NOUVELLES
01/10/2015 14:08 EDT | Actualisé 01/10/2016 01:12 EDT

Burundi: l'UE adopte des sanctions contre 4 personnes impliquées dans la répression

L'Union européenne a adopté jeudi des sanctions contre quatre Burundais impliqués dans la répression contre les manifestants qui s'opposaient à un troisième mandat du président Pierre Nkurunziza.

L'UE a adopté "des restrictions en matière de déplacements et un gel des avoirs à l'égard de" ces quatre personnes, a indiqué le Conseil européen, qui représente les 28 Etats membres, dans un communiqué.

Elles sont impliquées dans "des actes de violence, de répression, ou d'incitation à la violence, y compris par des actes constituant des atteintes graves aux droits de l'Homme", selon le communiqué.

Interrogée par l'AFP, une source diplomatique européenne a confirmé les identités des quatre personnes révélées par le blog spécialisé dans les questions de défense Bruxelles2, qui reproduit en partie les raisons invoquées par l'UE pour les inscrire sur cette liste noire.

La première est Godefroid Bizimana, directeur général adjoint de la police nationale, accusé d'avoir pris "des décisions opérationnelles ayant entraîné un recours disproportionné à la force et des actes de répression violente".

La deuxième est le chef de cabinet de l'administration présidentielle chargé de la police nationale, Gervais Ndirakobuca, alias Ndakugarika, est "responsable des actes de violence, notamment les 26, 27 et 28 avril dans les quartiers de Nyakabiga et Musaga à Bujumbura" aux yeux de l'UE.

Un agent des service des renseignement, Mathias-Joseph Niyonzima alias Kazungu, est le troisième sur cette liste noire de l'UE. Il serait l'un des responsables encadrant la milice Imbonerakure, la Ligue des jeunes du parti présidentiel, dont le rôle dans la répression a été dénoncé par l'UE.

Enfin, l'ex-général Léonard Ngendakumana, que l'UE juge "responsable d'attaques à la grenade, ainsi que d'incitations à la violence", est également visé par ces sanctions individuelles, qui seront publiées en détail au Journal officiel de l'UE vendredi.

Des sources diplomatiques avaient indiqué mardi à l'AFP que l'UE allait adopter jeudi des sanctions contre quatre membres du régime de Pierre Nkurunziza, dont le troisième mandat contesté a entraîné le pays dans une spirale de violence.

Le président du Burundi ne figure pas parmi les quatre personnes visées car "les Européens veulent donner une chance au dialogue" avec lui, avait précisé un diplomate basé à Bruxelles.

Sa candidature fin avril à un troisième mandat a plongé le Burundi dans une grave crise, marquée par des manifestations étouffées via une sanglante répression, et par une tentative déjouée de coup d'Etat militaire.

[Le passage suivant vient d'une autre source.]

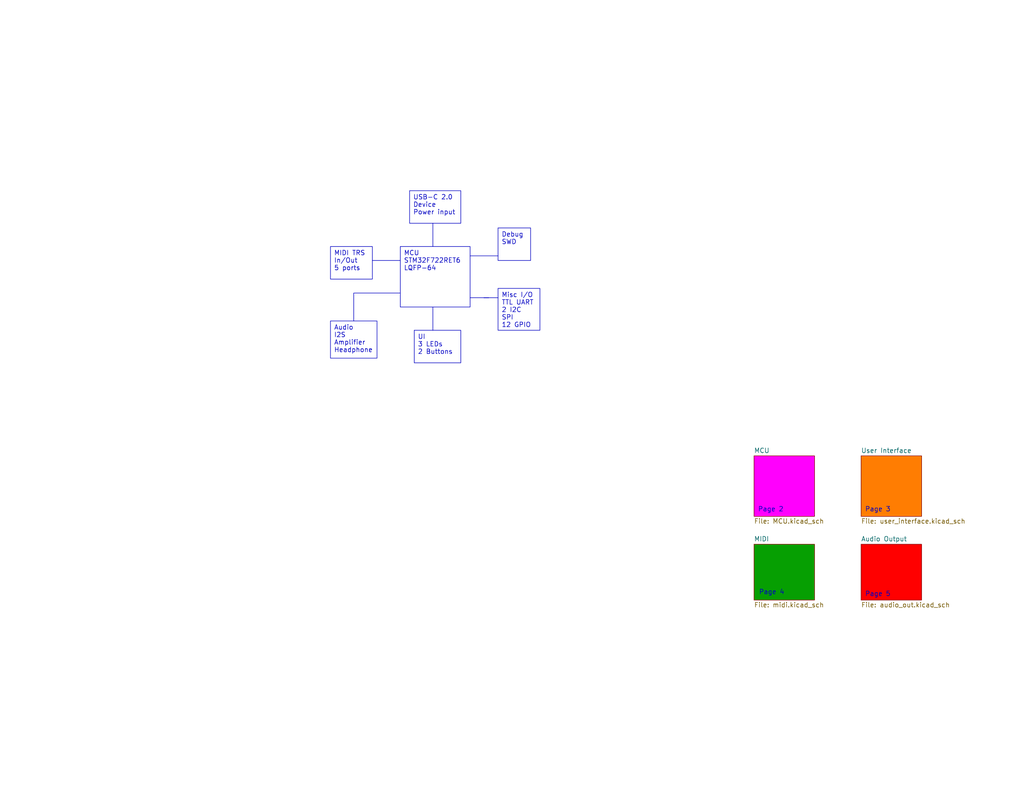
<source format=kicad_sch>
(kicad_sch
	(version 20231120)
	(generator "eeschema")
	(generator_version "8.0")
	(uuid "7cd74113-1f92-4dcc-8610-19aa9fc81e5f")
	(paper "USLetter")
	(title_block
		(title "Block Diagram")
		(date "2024-10-12")
		(rev "1")
		(company "Douglas P. Fields, Jr.")
		(comment 1 "symbolics@lisp.engineer")
		(comment 2 "https://creativecommons.org/licenses/by-sa/4.0/ ")
		(comment 3 "License: CC BY-SA 4.0")
		(comment 4 "Copyright 2024 Douglas P. Fields, Jr.")
	)
	(lib_symbols)
	(polyline
		(pts
			(xy 96.52 87.63) (xy 96.52 80.01)
		)
		(stroke
			(width 0)
			(type default)
		)
		(uuid "1dd7bdb7-8b1a-4638-a4d0-025bfde3446e")
	)
	(polyline
		(pts
			(xy 133.35 81.28) (xy 132.08 81.28)
		)
		(stroke
			(width 0)
			(type default)
		)
		(uuid "3ba0f4da-bfea-4687-aa37-765b6721d98b")
	)
	(polyline
		(pts
			(xy 132.08 81.28) (xy 135.89 81.28)
		)
		(stroke
			(width 0)
			(type default)
		)
		(uuid "56485fd1-23c1-452a-8823-61036fbd3d90")
	)
	(polyline
		(pts
			(xy 128.27 81.28) (xy 132.08 81.28)
		)
		(stroke
			(width 0)
			(type default)
		)
		(uuid "65a3d3eb-de33-46fb-83a5-deebd8190dda")
	)
	(polyline
		(pts
			(xy 118.11 60.96) (xy 118.11 67.31)
		)
		(stroke
			(width 0)
			(type default)
		)
		(uuid "676ea729-7d13-4fd4-a46b-febd9aff5a62")
	)
	(polyline
		(pts
			(xy 118.11 83.82) (xy 118.11 90.17)
		)
		(stroke
			(width 0)
			(type default)
		)
		(uuid "7eebdd3e-cd36-4e5e-b533-0319673a5ee3")
	)
	(polyline
		(pts
			(xy 96.52 80.01) (xy 109.22 80.01)
		)
		(stroke
			(width 0)
			(type default)
		)
		(uuid "93eff5a7-e2f7-4174-9244-892eda902662")
	)
	(polyline
		(pts
			(xy 128.27 69.85) (xy 135.89 69.85)
		)
		(stroke
			(width 0)
			(type default)
		)
		(uuid "940b0957-3613-4bb7-8274-edbdd69d6826")
	)
	(polyline
		(pts
			(xy 101.6 71.12) (xy 109.22 71.12)
		)
		(stroke
			(width 0)
			(type default)
		)
		(uuid "a8941eb0-f0e1-40fa-9f55-0d4e1490ab79")
	)
	(text_box "MIDI TRS\nIn/Out\n5 ports"
		(exclude_from_sim no)
		(at 90.17 67.31 0)
		(size 11.43 8.89)
		(stroke
			(width 0)
			(type default)
		)
		(fill
			(type none)
		)
		(effects
			(font
				(size 1.27 1.27)
			)
			(justify left top)
		)
		(uuid "0480607a-d389-4c15-92c6-22891c3c6b44")
	)
	(text_box "Misc I/O\nTTL UART\n2 I2C\nSPI\n12 GPIO"
		(exclude_from_sim no)
		(at 135.89 78.74 0)
		(size 11.43 11.43)
		(stroke
			(width 0)
			(type default)
		)
		(fill
			(type none)
		)
		(effects
			(font
				(size 1.27 1.27)
			)
			(justify left top)
		)
		(uuid "2aefeb97-7d17-424e-88da-bf4a450c6c13")
	)
	(text_box "MCU\nSTM32F722RET6\nLQFP-64"
		(exclude_from_sim no)
		(at 109.22 67.31 0)
		(size 19.05 16.51)
		(stroke
			(width 0)
			(type default)
		)
		(fill
			(type none)
		)
		(effects
			(font
				(size 1.27 1.27)
			)
			(justify left top)
		)
		(uuid "917dd3a5-5018-4914-a335-cc09e5c0eab5")
	)
	(text_box "UI\n3 LEDs\n2 Buttons"
		(exclude_from_sim no)
		(at 113.03 90.17 0)
		(size 12.7 8.89)
		(stroke
			(width 0)
			(type default)
		)
		(fill
			(type none)
		)
		(effects
			(font
				(size 1.27 1.27)
			)
			(justify left top)
		)
		(uuid "c14a3a28-ab59-41de-8e37-629ee9b94a73")
	)
	(text_box "USB-C 2.0 \nDevice\nPower input"
		(exclude_from_sim no)
		(at 111.76 52.07 0)
		(size 13.97 8.89)
		(stroke
			(width 0)
			(type default)
		)
		(fill
			(type none)
		)
		(effects
			(font
				(size 1.27 1.27)
			)
			(justify left top)
		)
		(uuid "d18182b4-e267-418d-aa81-f6ddbe7bb763")
	)
	(text_box "Audio\nI2S\nAmplifier\nHeadphone"
		(exclude_from_sim no)
		(at 90.17 87.63 0)
		(size 12.7 10.16)
		(stroke
			(width 0)
			(type default)
		)
		(fill
			(type none)
		)
		(effects
			(font
				(size 1.27 1.27)
			)
			(justify left top)
		)
		(uuid "d8582a58-5e17-4171-8c57-16faabd61f9a")
	)
	(text_box "Debug\nSWD"
		(exclude_from_sim no)
		(at 135.89 62.23 0)
		(size 8.89 8.89)
		(stroke
			(width 0)
			(type default)
		)
		(fill
			(type none)
		)
		(effects
			(font
				(size 1.27 1.27)
			)
			(justify left top)
		)
		(uuid "f87e8ae1-3fce-406c-9b4b-cc696cb2ba74")
	)
	(text "Page 5"
		(exclude_from_sim no)
		(at 239.522 162.306 0)
		(effects
			(font
				(size 1.27 1.27)
			)
		)
		(uuid "58e1e3fc-215a-4a51-af00-8c1fcb651189")
	)
	(text "Page 3\n"
		(exclude_from_sim no)
		(at 239.522 139.192 0)
		(effects
			(font
				(size 1.27 1.27)
			)
		)
		(uuid "85af757c-566f-42cb-8c41-10d1f3ff29a5")
	)
	(text "Page 2"
		(exclude_from_sim no)
		(at 210.312 139.192 0)
		(effects
			(font
				(size 1.27 1.27)
			)
		)
		(uuid "e814e18d-8842-40ff-a732-020f1b7fa22a")
	)
	(text "Page 4"
		(exclude_from_sim no)
		(at 210.566 161.798 0)
		(effects
			(font
				(size 1.27 1.27)
			)
		)
		(uuid "efec8f44-788f-410d-a938-cfb9d9ecd7d2")
	)
	(sheet
		(at 234.95 124.46)
		(size 16.51 16.51)
		(fields_autoplaced yes)
		(stroke
			(width 0.1524)
			(type solid)
		)
		(fill
			(color 255 125 2 1.0000)
		)
		(uuid "96c396b4-5394-4a50-9288-ad4476d1492f")
		(property "Sheetname" "User Interface"
			(at 234.95 123.7484 0)
			(effects
				(font
					(size 1.27 1.27)
				)
				(justify left bottom)
			)
		)
		(property "Sheetfile" "user_interface.kicad_sch"
			(at 234.95 141.5546 0)
			(effects
				(font
					(size 1.27 1.27)
				)
				(justify left top)
			)
		)
		(instances
			(project "stm-midi-poc1"
				(path "/7cd74113-1f92-4dcc-8610-19aa9fc81e5f"
					(page "3")
				)
			)
		)
	)
	(sheet
		(at 234.95 148.59)
		(size 16.51 15.24)
		(fields_autoplaced yes)
		(stroke
			(width 0.1524)
			(type solid)
		)
		(fill
			(color 255 0 0 1.0000)
		)
		(uuid "c9577070-7433-48cd-ae0f-c607bda27147")
		(property "Sheetname" "Audio Output"
			(at 234.95 147.8784 0)
			(effects
				(font
					(size 1.27 1.27)
				)
				(justify left bottom)
			)
		)
		(property "Sheetfile" "audio_out.kicad_sch"
			(at 234.95 164.4146 0)
			(effects
				(font
					(size 1.27 1.27)
				)
				(justify left top)
			)
		)
		(instances
			(project "stm-midi-poc1"
				(path "/7cd74113-1f92-4dcc-8610-19aa9fc81e5f"
					(page "5")
				)
			)
		)
	)
	(sheet
		(at 205.74 148.59)
		(size 16.51 15.24)
		(fields_autoplaced yes)
		(stroke
			(width 0.1524)
			(type solid)
		)
		(fill
			(color 6 159 2 1.0000)
		)
		(uuid "d4c8579f-7658-4ad2-a672-2baa765565aa")
		(property "Sheetname" "MIDI"
			(at 205.74 147.8784 0)
			(effects
				(font
					(size 1.27 1.27)
				)
				(justify left bottom)
			)
		)
		(property "Sheetfile" "midi.kicad_sch"
			(at 205.74 164.4146 0)
			(effects
				(font
					(size 1.27 1.27)
				)
				(justify left top)
			)
		)
		(instances
			(project "stm-midi-poc1"
				(path "/7cd74113-1f92-4dcc-8610-19aa9fc81e5f"
					(page "4")
				)
			)
		)
	)
	(sheet
		(at 205.74 124.46)
		(size 16.51 16.51)
		(fields_autoplaced yes)
		(stroke
			(width 0.1524)
			(type solid)
		)
		(fill
			(color 255 0 253 1.0000)
		)
		(uuid "fb10b81b-747c-4030-b31b-dec45474bc0e")
		(property "Sheetname" "MCU"
			(at 205.74 123.7484 0)
			(effects
				(font
					(size 1.27 1.27)
				)
				(justify left bottom)
			)
		)
		(property "Sheetfile" "MCU.kicad_sch"
			(at 205.74 141.5546 0)
			(effects
				(font
					(size 1.27 1.27)
				)
				(justify left top)
			)
		)
		(instances
			(project "stm-midi-poc1"
				(path "/7cd74113-1f92-4dcc-8610-19aa9fc81e5f"
					(page "2")
				)
			)
		)
	)
	(sheet_instances
		(path "/"
			(page "1")
		)
	)
)

</source>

Les principaux responsables de l'opposition et de la société civile burundaise considèrent ce troisième mandat contraire à la Constitution et à l'accord d'Arusha ayant mis fin à la guerre civile au Burundi qui fit 300.000 morts entre 1993 et 2006.

L'opposition avait boycotté l'élection qui a reconduit Pierre Nkurunziza au pouvoir le 21 juillet, lors d'une présidentielle jugée non crédible au niveau international.